= BRIEF =
Work through the data and report how many lines include the string "primitives", giving the number alone.

= AVAILABLE RECORDS =

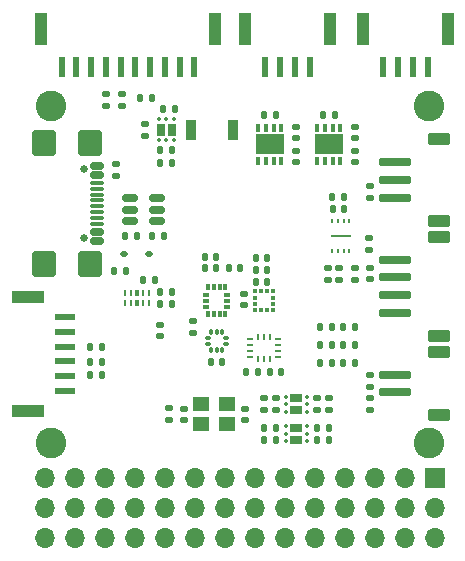
<source format=gbr>
%TF.GenerationSoftware,KiCad,Pcbnew,9.0.1*%
%TF.CreationDate,2025-04-15T01:41:33+09:00*%
%TF.ProjectId,STM32-FC_v2,53544d33-322d-4464-935f-76322e6b6963,rev?*%
%TF.SameCoordinates,Original*%
%TF.FileFunction,Soldermask,Top*%
%TF.FilePolarity,Negative*%
%FSLAX46Y46*%
G04 Gerber Fmt 4.6, Leading zero omitted, Abs format (unit mm)*
G04 Created by KiCad (PCBNEW 9.0.1) date 2025-04-15 01:41:33*
%MOMM*%
%LPD*%
G01*
G04 APERTURE LIST*
G04 Aperture macros list*
%AMRoundRect*
0 Rectangle with rounded corners*
0 $1 Rounding radius*
0 $2 $3 $4 $5 $6 $7 $8 $9 X,Y pos of 4 corners*
0 Add a 4 corners polygon primitive as box body*
4,1,4,$2,$3,$4,$5,$6,$7,$8,$9,$2,$3,0*
0 Add four circle primitives for the rounded corners*
1,1,$1+$1,$2,$3*
1,1,$1+$1,$4,$5*
1,1,$1+$1,$6,$7*
1,1,$1+$1,$8,$9*
0 Add four rect primitives between the rounded corners*
20,1,$1+$1,$2,$3,$4,$5,0*
20,1,$1+$1,$4,$5,$6,$7,0*
20,1,$1+$1,$6,$7,$8,$9,0*
20,1,$1+$1,$8,$9,$2,$3,0*%
G04 Aperture macros list end*
%ADD10RoundRect,0.135000X0.135000X0.185000X-0.135000X0.185000X-0.135000X-0.185000X0.135000X-0.185000X0*%
%ADD11RoundRect,0.135000X-0.185000X0.135000X-0.185000X-0.135000X0.185000X-0.135000X0.185000X0.135000X0*%
%ADD12RoundRect,0.087500X0.125000X0.087500X-0.125000X0.087500X-0.125000X-0.087500X0.125000X-0.087500X0*%
%ADD13RoundRect,0.087500X0.087500X0.125000X-0.087500X0.125000X-0.087500X-0.125000X0.087500X-0.125000X0*%
%ADD14RoundRect,0.135000X-0.135000X-0.185000X0.135000X-0.185000X0.135000X0.185000X-0.135000X0.185000X0*%
%ADD15RoundRect,0.135000X0.185000X-0.135000X0.185000X0.135000X-0.185000X0.135000X-0.185000X-0.135000X0*%
%ADD16R,0.300000X0.600000*%
%ADD17R,0.600000X0.300000*%
%ADD18RoundRect,0.147500X0.147500X0.172500X-0.147500X0.172500X-0.147500X-0.172500X0.147500X-0.172500X0*%
%ADD19RoundRect,0.030000X-0.070000X0.252500X-0.070000X-0.252500X0.070000X-0.252500X0.070000X0.252500X0*%
%ADD20RoundRect,0.060000X-0.140000X0.222500X-0.140000X-0.222500X0.140000X-0.222500X0.140000X0.222500X0*%
%ADD21R,2.800000X1.000000*%
%ADD22R,1.800000X0.600000*%
%ADD23R,0.304800X0.660400*%
%ADD24R,2.489200X1.701800*%
%ADD25C,2.600000*%
%ADD26RoundRect,0.140000X0.140000X0.170000X-0.140000X0.170000X-0.140000X-0.170000X0.140000X-0.170000X0*%
%ADD27RoundRect,0.140000X0.170000X-0.140000X0.170000X0.140000X-0.170000X0.140000X-0.170000X-0.140000X0*%
%ADD28RoundRect,0.140000X-0.140000X-0.170000X0.140000X-0.170000X0.140000X0.170000X-0.140000X0.170000X0*%
%ADD29R,0.254000X0.304800*%
%ADD30R,1.651000X0.254000*%
%ADD31RoundRect,0.140000X-0.170000X0.140000X-0.170000X-0.140000X0.170000X-0.140000X0.170000X0.140000X0*%
%ADD32RoundRect,0.150000X-0.512500X-0.150000X0.512500X-0.150000X0.512500X0.150000X-0.512500X0.150000X0*%
%ADD33RoundRect,0.075000X0.075000X0.100000X-0.075000X0.100000X-0.075000X-0.100000X0.075000X-0.100000X0*%
%ADD34RoundRect,0.180000X0.345000X0.180000X-0.345000X0.180000X-0.345000X-0.180000X0.345000X-0.180000X0*%
%ADD35RoundRect,0.175000X1.175000X-0.175000X1.175000X0.175000X-1.175000X0.175000X-1.175000X-0.175000X0*%
%ADD36RoundRect,0.250000X0.700000X-0.300000X0.700000X0.300000X-0.700000X0.300000X-0.700000X-0.300000X0*%
%ADD37R,1.000000X2.800000*%
%ADD38R,0.600000X1.800000*%
%ADD39RoundRect,0.075000X-0.100000X0.075000X-0.100000X-0.075000X0.100000X-0.075000X0.100000X0.075000X0*%
%ADD40RoundRect,0.180000X-0.180000X0.345000X-0.180000X-0.345000X0.180000X-0.345000X0.180000X0.345000X0*%
%ADD41R,0.400000X0.400000*%
%ADD42R,0.475000X0.250000*%
%ADD43R,0.250000X0.475000*%
%ADD44RoundRect,0.112500X0.187500X0.112500X-0.187500X0.112500X-0.187500X-0.112500X0.187500X-0.112500X0*%
%ADD45R,0.900000X1.800000*%
%ADD46R,1.400000X1.200000*%
%ADD47C,0.650000*%
%ADD48RoundRect,0.150000X-0.425000X0.150000X-0.425000X-0.150000X0.425000X-0.150000X0.425000X0.150000X0*%
%ADD49RoundRect,0.075000X-0.500000X0.075000X-0.500000X-0.075000X0.500000X-0.075000X0.500000X0.075000X0*%
%ADD50RoundRect,0.250000X-0.750000X0.840000X-0.750000X-0.840000X0.750000X-0.840000X0.750000X0.840000X0*%
%ADD51R,1.700000X1.700000*%
%ADD52O,1.700000X1.700000*%
G04 APERTURE END LIST*
D10*
%TO.C,R43*%
X127310000Y-97900000D03*
X126290000Y-97900000D03*
%TD*%
D11*
%TO.C,R9*%
X145500000Y-102240000D03*
X145500000Y-103260000D03*
%TD*%
D12*
%TO.C,U10*%
X137762500Y-97650000D03*
X137762500Y-97150000D03*
D13*
X137500000Y-96637500D03*
X137000000Y-96637500D03*
X136500000Y-96637500D03*
D12*
X136237500Y-97150000D03*
X136237500Y-97650000D03*
D13*
X136500000Y-98162500D03*
X137000000Y-98162500D03*
X137500000Y-98162500D03*
%TD*%
D10*
%TO.C,R15*%
X146510000Y-105750000D03*
X145490000Y-105750000D03*
%TD*%
%TO.C,R42*%
X127310000Y-99150000D03*
X126290000Y-99150000D03*
%TD*%
D14*
%TO.C,R41*%
X130490000Y-76800000D03*
X131510000Y-76800000D03*
%TD*%
%TO.C,R27*%
X146790000Y-85200000D03*
X147810000Y-85200000D03*
%TD*%
D15*
%TO.C,R23*%
X148700000Y-92210000D03*
X148700000Y-91190000D03*
%TD*%
D14*
%TO.C,R37*%
X130740000Y-92250000D03*
X131760000Y-92250000D03*
%TD*%
D16*
%TO.C,U8*%
X136250000Y-95150000D03*
X136750000Y-95150000D03*
X137250000Y-95150000D03*
X137750000Y-95150000D03*
D17*
X137900000Y-94500000D03*
X137900000Y-94000000D03*
X137900000Y-93500000D03*
D16*
X137750000Y-92850000D03*
X137250000Y-92850000D03*
X136750000Y-92850000D03*
X136250000Y-92850000D03*
D17*
X136100000Y-93500000D03*
X136100000Y-94000000D03*
X136100000Y-94500000D03*
%TD*%
D18*
%TO.C,D3*%
X146735000Y-97750000D03*
X145765000Y-97750000D03*
%TD*%
D19*
%TO.C,U11*%
X131250000Y-93332500D03*
X130750000Y-93332500D03*
D20*
X130250000Y-93332500D03*
D19*
X129750000Y-93332500D03*
X129250000Y-93332500D03*
X129250000Y-94167500D03*
X129750000Y-94167500D03*
D20*
X130250000Y-94167500D03*
D19*
X130750000Y-94167500D03*
X131250000Y-94167500D03*
%TD*%
D10*
%TO.C,R17*%
X142010000Y-105750000D03*
X140990000Y-105750000D03*
%TD*%
D21*
%TO.C,J10*%
X121000000Y-93650000D03*
X121000000Y-103350000D03*
D22*
X124200000Y-95375000D03*
X124200000Y-96625000D03*
X124200000Y-97875000D03*
X124200000Y-99125000D03*
X124200000Y-100375000D03*
X124200000Y-101625000D03*
%TD*%
D23*
%TO.C,U12*%
X140509400Y-82121600D03*
X141169800Y-82121600D03*
X141830200Y-82121600D03*
X142490600Y-82121600D03*
X142490600Y-79378400D03*
X141830200Y-79378400D03*
X141169800Y-79378400D03*
X140509400Y-79378400D03*
D24*
X141500000Y-80750000D03*
%TD*%
D25*
%TO.C,H1*%
X123000000Y-77500000D03*
%TD*%
%TO.C,H3*%
X123000000Y-106000000D03*
%TD*%
D18*
%TO.C,D4*%
X146735000Y-99250000D03*
X145765000Y-99250000D03*
%TD*%
D15*
%TO.C,R25*%
X146400000Y-92210000D03*
X146400000Y-91190000D03*
%TD*%
%TO.C,R12*%
X141000000Y-103260000D03*
X141000000Y-102240000D03*
%TD*%
%TO.C,R13*%
X128500000Y-83460000D03*
X128500000Y-82440000D03*
%TD*%
D26*
%TO.C,C20*%
X147780000Y-86200000D03*
X146820000Y-86200000D03*
%TD*%
D27*
%TO.C,C1*%
X139400000Y-104100000D03*
X139400000Y-103140000D03*
%TD*%
D28*
%TO.C,C29*%
X140320000Y-91400000D03*
X141280000Y-91400000D03*
%TD*%
D14*
%TO.C,R18*%
X145490000Y-104750000D03*
X146510000Y-104750000D03*
%TD*%
%TO.C,R5*%
X132490000Y-77750000D03*
X133510000Y-77750000D03*
%TD*%
D15*
%TO.C,R3*%
X133000000Y-104110000D03*
X133000000Y-103090000D03*
%TD*%
D25*
%TO.C,H4*%
X155000000Y-106000000D03*
%TD*%
D15*
%TO.C,R29*%
X150000000Y-103260000D03*
X150000000Y-102240000D03*
%TD*%
%TO.C,R30*%
X150000000Y-101260000D03*
X150000000Y-100240000D03*
%TD*%
D29*
%TO.C,U6*%
X148250189Y-87255400D03*
X147750063Y-87255400D03*
X147249937Y-87255400D03*
X146749811Y-87255400D03*
X146749811Y-89744600D03*
X147249937Y-89744600D03*
X147750063Y-89744600D03*
X148250189Y-89744600D03*
D30*
X147500000Y-88500000D03*
%TD*%
D14*
%TO.C,R7*%
X147740000Y-97750000D03*
X148760000Y-97750000D03*
%TD*%
%TO.C,R14*%
X129240000Y-88500000D03*
X130260000Y-88500000D03*
%TD*%
D15*
%TO.C,R24*%
X147400000Y-92210000D03*
X147400000Y-91190000D03*
%TD*%
D31*
%TO.C,C34*%
X148750000Y-81270000D03*
X148750000Y-82230000D03*
%TD*%
%TO.C,C5*%
X132200000Y-96020000D03*
X132200000Y-96980000D03*
%TD*%
D15*
%TO.C,R11*%
X146500000Y-103260000D03*
X146500000Y-102240000D03*
%TD*%
D32*
%TO.C,U2*%
X129662500Y-85325000D03*
X129662500Y-86275000D03*
X129662500Y-87225000D03*
X131937500Y-87225000D03*
X131937500Y-86275000D03*
X131937500Y-85325000D03*
%TD*%
D27*
%TO.C,C33*%
X143750000Y-80230000D03*
X143750000Y-79270000D03*
%TD*%
%TO.C,C31*%
X139300000Y-94380000D03*
X139300000Y-93420000D03*
%TD*%
D14*
%TO.C,R33*%
X132240000Y-82300000D03*
X133260000Y-82300000D03*
%TD*%
D15*
%TO.C,R26*%
X149900000Y-89710000D03*
X149900000Y-88690000D03*
%TD*%
%TO.C,R38*%
X127600000Y-77510000D03*
X127600000Y-76490000D03*
%TD*%
D28*
%TO.C,C27*%
X136520000Y-99200000D03*
X137480000Y-99200000D03*
%TD*%
D11*
%TO.C,R28*%
X135000000Y-95740000D03*
X135000000Y-96760000D03*
%TD*%
D33*
%TO.C,Q3*%
X144625000Y-105900000D03*
X144625000Y-105250000D03*
X144625000Y-104600000D03*
X142875000Y-104600000D03*
X142875000Y-105250000D03*
X142875000Y-105900000D03*
D34*
X143750000Y-105740000D03*
X143750000Y-104760000D03*
%TD*%
D35*
%TO.C,J5*%
X152100000Y-101750000D03*
X152100000Y-100250000D03*
D36*
X155800000Y-103700000D03*
X155800000Y-98300000D03*
%TD*%
D18*
%TO.C,D2*%
X146735000Y-96250000D03*
X145765000Y-96250000D03*
%TD*%
D37*
%TO.C,J9*%
X136850000Y-71000000D03*
X122150000Y-71000000D03*
D38*
X135125000Y-74200000D03*
X133875000Y-74200000D03*
X132625000Y-74200000D03*
X131375000Y-74200000D03*
X130125000Y-74200000D03*
X128875000Y-74200000D03*
X127625000Y-74200000D03*
X126375000Y-74200000D03*
X125125000Y-74200000D03*
X123875000Y-74200000D03*
%TD*%
D28*
%TO.C,C30*%
X140320000Y-90400000D03*
X141280000Y-90400000D03*
%TD*%
D15*
%TO.C,R39*%
X129000000Y-77510000D03*
X129000000Y-76490000D03*
%TD*%
D14*
%TO.C,R6*%
X147740000Y-96250000D03*
X148760000Y-96250000D03*
%TD*%
D31*
%TO.C,C35*%
X143750000Y-81270000D03*
X143750000Y-82230000D03*
%TD*%
D23*
%TO.C,U13*%
X145509400Y-82121600D03*
X146169800Y-82121600D03*
X146830200Y-82121600D03*
X147490600Y-82121600D03*
X147490600Y-79378400D03*
X146830200Y-79378400D03*
X146169800Y-79378400D03*
X145509400Y-79378400D03*
D24*
X146500000Y-80750000D03*
%TD*%
D39*
%TO.C,Q1*%
X133400000Y-78625000D03*
X132750000Y-78625000D03*
X132100000Y-78625000D03*
X132100000Y-80375000D03*
X132750000Y-80375000D03*
X133400000Y-80375000D03*
D40*
X133240000Y-79500000D03*
X132260000Y-79500000D03*
%TD*%
D26*
%TO.C,C25*%
X136980000Y-90250000D03*
X136020000Y-90250000D03*
%TD*%
D28*
%TO.C,C28*%
X140320000Y-92400000D03*
X141280000Y-92400000D03*
%TD*%
D14*
%TO.C,R48*%
X140990000Y-78250000D03*
X142010000Y-78250000D03*
%TD*%
D28*
%TO.C,C22*%
X139520000Y-100000000D03*
X140480000Y-100000000D03*
%TD*%
D15*
%TO.C,R36*%
X150000000Y-85260000D03*
X150000000Y-84240000D03*
%TD*%
D35*
%TO.C,J7*%
X152100000Y-95000000D03*
X152100000Y-93500000D03*
X152100000Y-92000000D03*
X152100000Y-90500000D03*
D36*
X155800000Y-96950000D03*
X155800000Y-88550000D03*
%TD*%
D41*
%TO.C,U9*%
X140250000Y-94800000D03*
X140750000Y-94800000D03*
X141250000Y-94800000D03*
X141750000Y-94800000D03*
X141750000Y-94250000D03*
X141750000Y-93750000D03*
X141750000Y-93200000D03*
X141250000Y-93200000D03*
X140750000Y-93200000D03*
X140250000Y-93200000D03*
X140250000Y-93750000D03*
X140250000Y-94250000D03*
%TD*%
D27*
%TO.C,C4*%
X134200000Y-104080000D03*
X134200000Y-103120000D03*
%TD*%
D33*
%TO.C,Q2*%
X144625000Y-103400000D03*
X144625000Y-102750000D03*
X144625000Y-102100000D03*
X142875000Y-102100000D03*
X142875000Y-102750000D03*
X142875000Y-103400000D03*
D34*
X143750000Y-103240000D03*
X143750000Y-102260000D03*
%TD*%
D10*
%TO.C,R34*%
X133250000Y-81250000D03*
X132230000Y-81250000D03*
%TD*%
D42*
%TO.C,U7*%
X139837000Y-97250000D03*
X139837000Y-97750000D03*
X139837000Y-98250000D03*
X139837000Y-98750000D03*
D43*
X140500000Y-98913000D03*
X141000000Y-98913000D03*
X141500000Y-98913000D03*
D42*
X142163000Y-98750000D03*
X142163000Y-98250000D03*
X142163000Y-97750000D03*
X142163000Y-97250000D03*
D43*
X141500000Y-97087000D03*
X141000000Y-97087000D03*
X140500000Y-97087000D03*
%TD*%
D44*
%TO.C,D5*%
X131300000Y-90000000D03*
X129200000Y-90000000D03*
%TD*%
D14*
%TO.C,R8*%
X147740000Y-99250000D03*
X148760000Y-99250000D03*
%TD*%
D27*
%TO.C,C21*%
X150000000Y-92180000D03*
X150000000Y-91220000D03*
%TD*%
%TO.C,C32*%
X148750000Y-80230000D03*
X148750000Y-79270000D03*
%TD*%
D28*
%TO.C,C24*%
X141520000Y-100000000D03*
X142480000Y-100000000D03*
%TD*%
D10*
%TO.C,R19*%
X132510000Y-88500000D03*
X131490000Y-88500000D03*
%TD*%
D45*
%TO.C,BZ1*%
X138370000Y-79500000D03*
X134870000Y-79500000D03*
%TD*%
D14*
%TO.C,R31*%
X132240000Y-93250000D03*
X133260000Y-93250000D03*
%TD*%
D37*
%TO.C,J15*%
X156600000Y-71000000D03*
X149400000Y-71000000D03*
D38*
X154875000Y-74200000D03*
X153625000Y-74200000D03*
X152375000Y-74200000D03*
X151125000Y-74200000D03*
%TD*%
D14*
%TO.C,R49*%
X145990000Y-78250000D03*
X147010000Y-78250000D03*
%TD*%
D35*
%TO.C,J8*%
X152100000Y-85250000D03*
X152100000Y-83750000D03*
X152100000Y-82250000D03*
D36*
X155800000Y-87200000D03*
X155800000Y-80300000D03*
%TD*%
D46*
%TO.C,Y1*%
X137900000Y-102750000D03*
X135700000Y-102750000D03*
X135700000Y-104450000D03*
X137900000Y-104450000D03*
%TD*%
D28*
%TO.C,C26*%
X138020000Y-91250000D03*
X138980000Y-91250000D03*
%TD*%
D10*
%TO.C,R40*%
X127310000Y-100300000D03*
X126290000Y-100300000D03*
%TD*%
D25*
%TO.C,H2*%
X155000000Y-77500000D03*
%TD*%
D47*
%TO.C,J2*%
X125810000Y-82860000D03*
X125810000Y-88640000D03*
D48*
X126885000Y-82550000D03*
X126885000Y-83350000D03*
D49*
X126885000Y-84500000D03*
X126885000Y-85500000D03*
X126885000Y-86000000D03*
X126885000Y-87000000D03*
D48*
X126885000Y-88150000D03*
X126885000Y-88950000D03*
X126885000Y-88950000D03*
X126885000Y-88150000D03*
D49*
X126885000Y-87500000D03*
X126885000Y-86500000D03*
X126885000Y-85000000D03*
X126885000Y-84000000D03*
D48*
X126885000Y-83350000D03*
X126885000Y-82550000D03*
D50*
X126310000Y-80640000D03*
X122380000Y-80640000D03*
X126310000Y-90860000D03*
X122380000Y-90860000D03*
%TD*%
D37*
%TO.C,J14*%
X146600000Y-71000000D03*
X139400000Y-71000000D03*
D38*
X144875000Y-74200000D03*
X143625000Y-74200000D03*
X142375000Y-74200000D03*
X141125000Y-74200000D03*
%TD*%
D14*
%TO.C,R32*%
X132240000Y-94250000D03*
X133260000Y-94250000D03*
%TD*%
D26*
%TO.C,C23*%
X136980000Y-91250000D03*
X136020000Y-91250000D03*
%TD*%
D11*
%TO.C,R10*%
X142000000Y-102240000D03*
X142000000Y-103260000D03*
%TD*%
D15*
%TO.C,R35*%
X130900000Y-80010000D03*
X130900000Y-78990000D03*
%TD*%
D10*
%TO.C,R1*%
X129310000Y-91500000D03*
X128290000Y-91500000D03*
%TD*%
D14*
%TO.C,R16*%
X140990000Y-104750000D03*
X142010000Y-104750000D03*
%TD*%
D51*
%TO.C,J6*%
X155510000Y-108960000D03*
D52*
X152970000Y-108960000D03*
X150430000Y-108960000D03*
X147890000Y-108960000D03*
X145350000Y-108960000D03*
X142810000Y-108960000D03*
X140270000Y-108960000D03*
X137730000Y-108960000D03*
X135190000Y-108960000D03*
X132650000Y-108960000D03*
X130110000Y-108960000D03*
X127570000Y-108960000D03*
X125030000Y-108960000D03*
X122490000Y-108960000D03*
X155510000Y-111500000D03*
X152970000Y-111500000D03*
X150430000Y-111500000D03*
X147890000Y-111500000D03*
X145350000Y-111500000D03*
X142810000Y-111500000D03*
X140270000Y-111500000D03*
X137730000Y-111500000D03*
X135190000Y-111500000D03*
X132650000Y-111500000D03*
X130110000Y-111500000D03*
X127570000Y-111500000D03*
X125030000Y-111500000D03*
X122490000Y-111500000D03*
X155510000Y-114040000D03*
X152970000Y-114040000D03*
X150430000Y-114040000D03*
X147890000Y-114040000D03*
X145350000Y-114040000D03*
X142810000Y-114040000D03*
X140270000Y-114040000D03*
X137730000Y-114040000D03*
X135190000Y-114040000D03*
X132650000Y-114040000D03*
X130110000Y-114040000D03*
X127570000Y-114040000D03*
X125030000Y-114040000D03*
X122490000Y-114040000D03*
%TD*%
M02*

</source>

= ANSWER =
2